Auf der Virginia Convention von 1788 begann Henry eine dramatische Debatte mit Madison und seinen Anhängern. Er forderte seine ganze Redekraft auf, um die Abgeordneten vor den Gefahren zu warnen, die seiner Meinung nach durch die neue Verfassung entstehen würden. Er befürchtete, dass Bundessteuereintreiber Männer bedrohen würden, die friedlich auf ihren eigenen Farmen arbeiteten, und dass sich der Präsident als schlimmerer Tyrann (ein Herrscher, der die absolute Kontrolle hat) erweisen würde als sogar König George III (1738–1820) von Großbritannien. Henry bestand auch darauf, dass die neue Bundesregierung britische Gläubiger (Personen, denen Geld oder Güter geschuldet werden) bevorzugen und amerikanische Rechte zur Nutzung des Mississippi weghandeln würde. Trotz Henrys Argumenten gelang es den Föderalisten (einer politischen Partei, die an eine starke Zentralregierung glaubte) einen knappen Sieg zu erringen. Henry akzeptierte ihren Sieg, indem er ankündigte, dass er „ein friedfertiger Bürger“ sein würde. Er hatte jedoch genug Macht in der Legislative, um dafür zu sorgen, dass Virginia anti-föderalistische Senatoren zum ersten Kongress entsandte.

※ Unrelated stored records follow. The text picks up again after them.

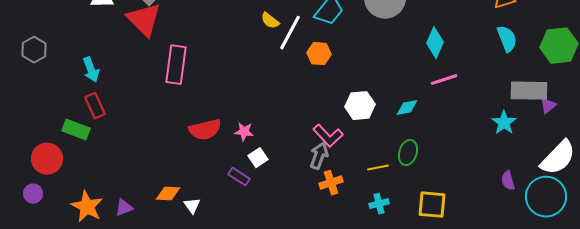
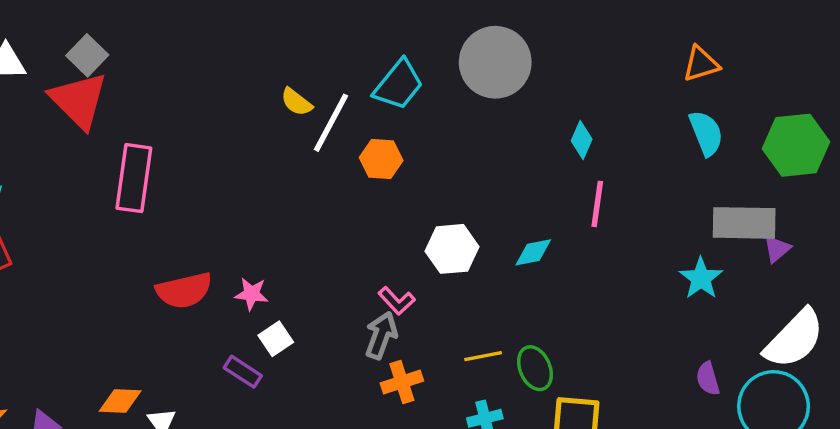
cyan diamond: (435, 43) -> (582, 140), size x0.7
pink line: (444, 80) -> (597, 204), turned -64
pink L-shape: (328, 136) -> (397, 301), size x0.7
green ellipse: (408, 153) -> (535, 368), moved, turned -40

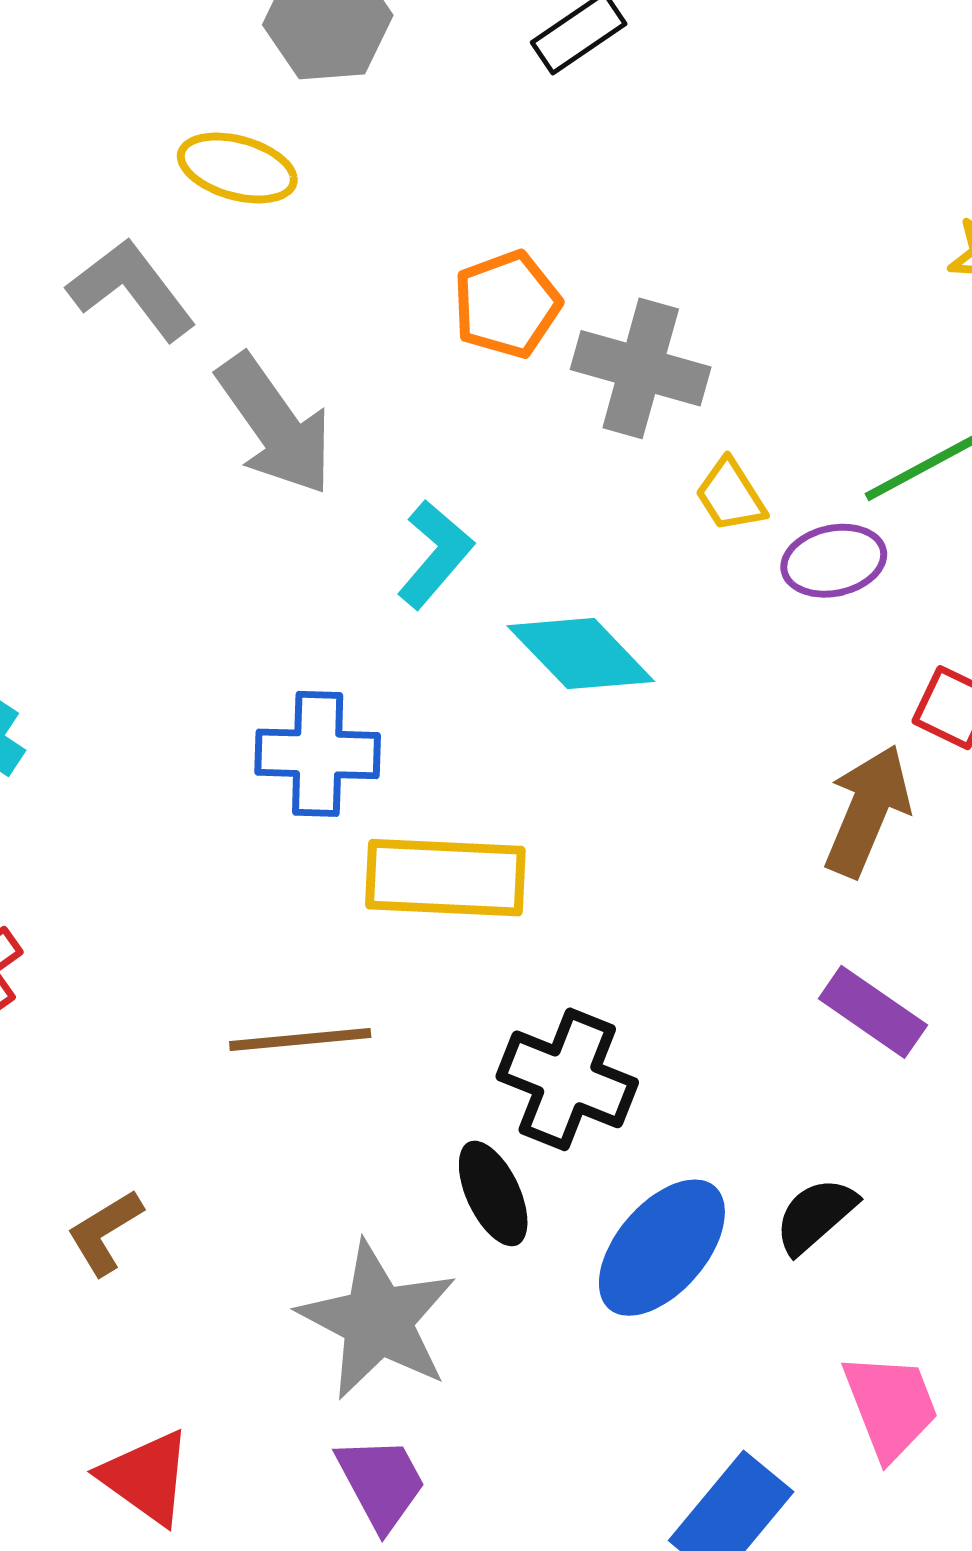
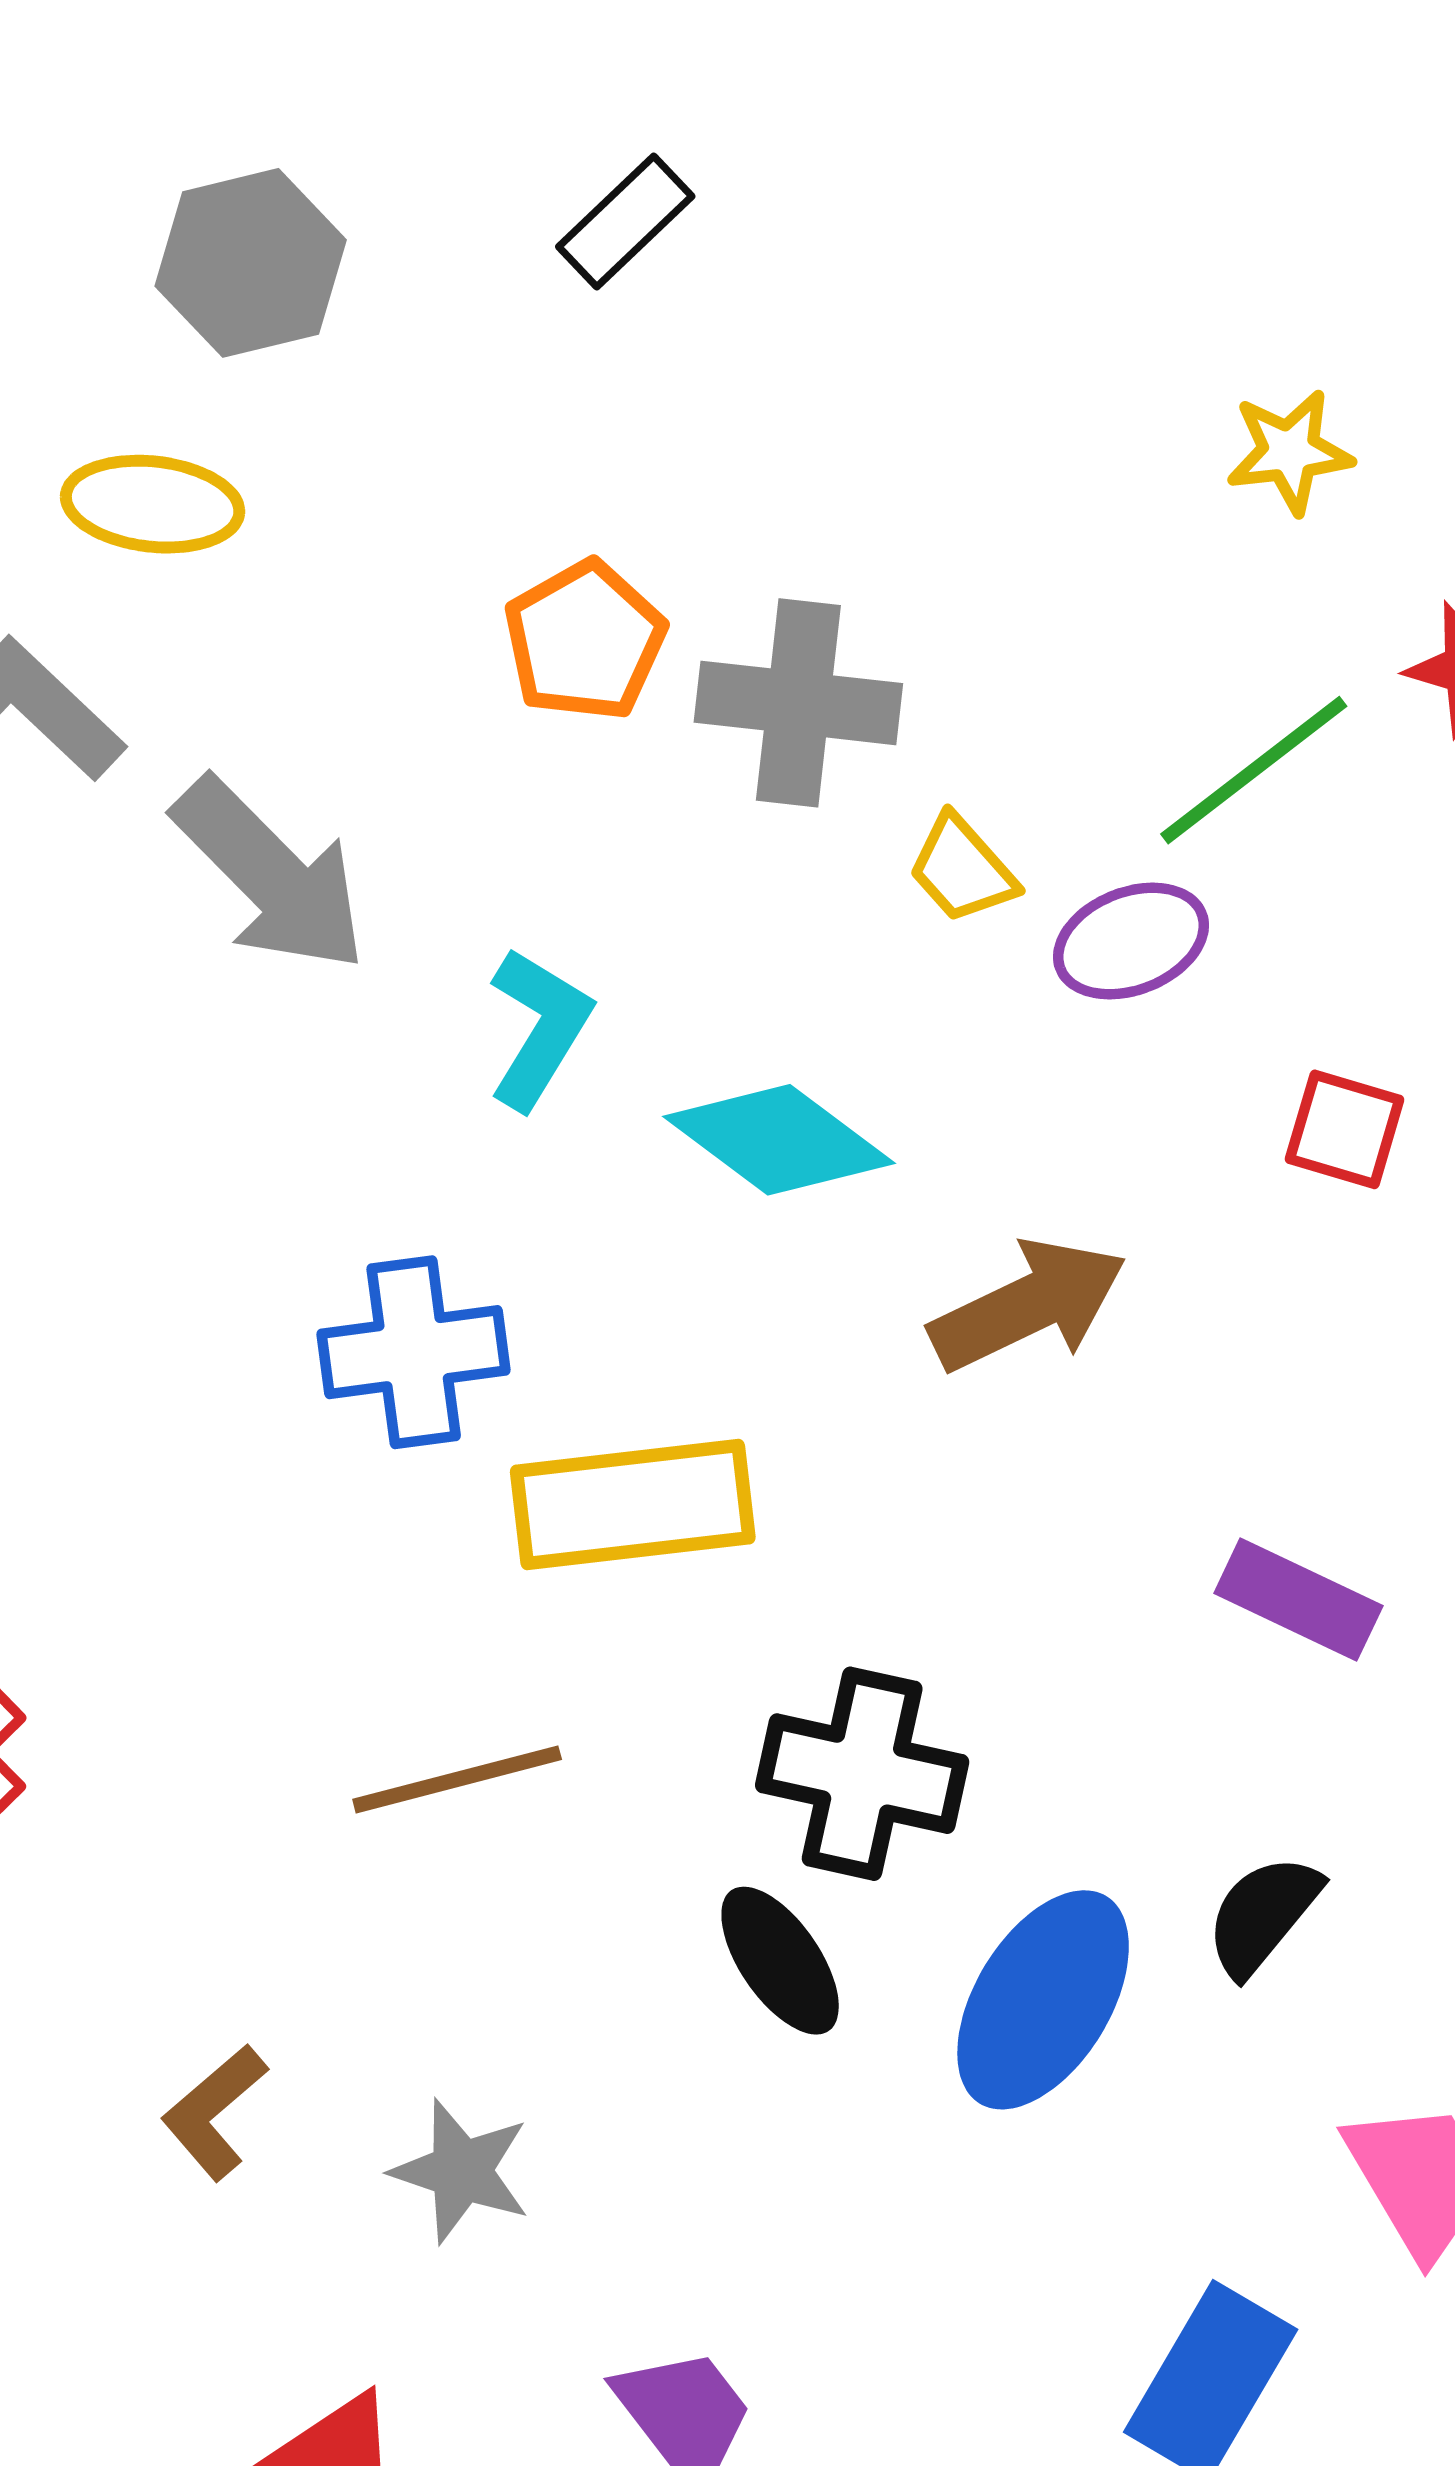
brown arrow: (867, 811) -> (1028, 1305), moved, turned 51
gray star: (378, 1320) -> (461, 2171), moved, size x0.6

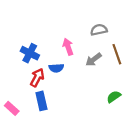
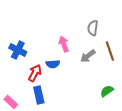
gray semicircle: (99, 30) -> (93, 28), turned -70
blue cross: (30, 53) -> (18, 50), moved

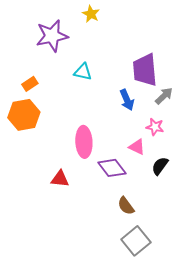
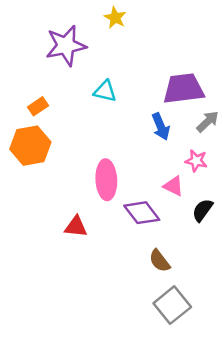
purple trapezoid: (145, 70) -> (184, 89), turned 88

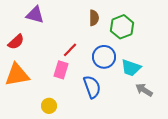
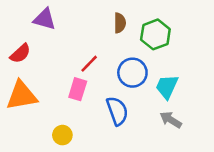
cyan trapezoid: (131, 68) -> (167, 87), turned 95
gray arrow: (144, 90) -> (171, 120), moved

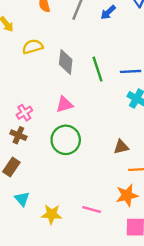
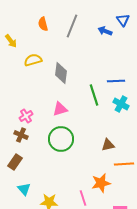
blue arrow: (108, 12) -> (105, 31), moved, turned 64
green line: (98, 69) -> (94, 95), moved
orange star: (127, 195) -> (101, 183), moved
pink line: (92, 209) -> (83, 198), turned 56

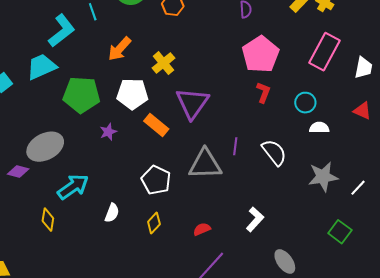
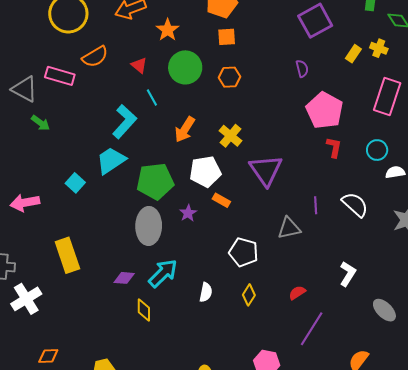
orange rectangle: (156, 125) -> (221, 200), moved, size x0.7
gray ellipse: (45, 147) -> (149, 226), moved, turned -51
gray triangle: (205, 164) -> (289, 228), size x0.7
purple diamond: (18, 172) -> (124, 278), moved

Als Henrys Einfluss auf die Politik Virginias nachließ, zog er sich aus dem öffentlichen Leben zurück. Er kehrte zu seiner profitablen Anwaltskanzlei zurück und verdiente riesige Honorare, indem er einen Fall nach dem anderen vor Jurys gewann, die von seinen überzeugenden Argumenten beeindruckt waren. Er erhöhte auch seinen Immobilienbesitz, was ihn zu einem der größten Landbesitzer in Virginia machte. Obwohl ihm viele Ernennungen angeboten wurden – als Senator, als Minister für Spanien und Frankreich, als Oberster Richter des Obersten Gerichtshofs und als Staatssekretär – lehnte er sie alle ab. Er war in einem schlechten Gesundheitszustand und zog es vor, zu Hause bei seiner Familie zu bleiben. Am 6. Juni 1799 starb Patrick Henry auf seiner Plantage in Red Hill, Virginia, an Krebs.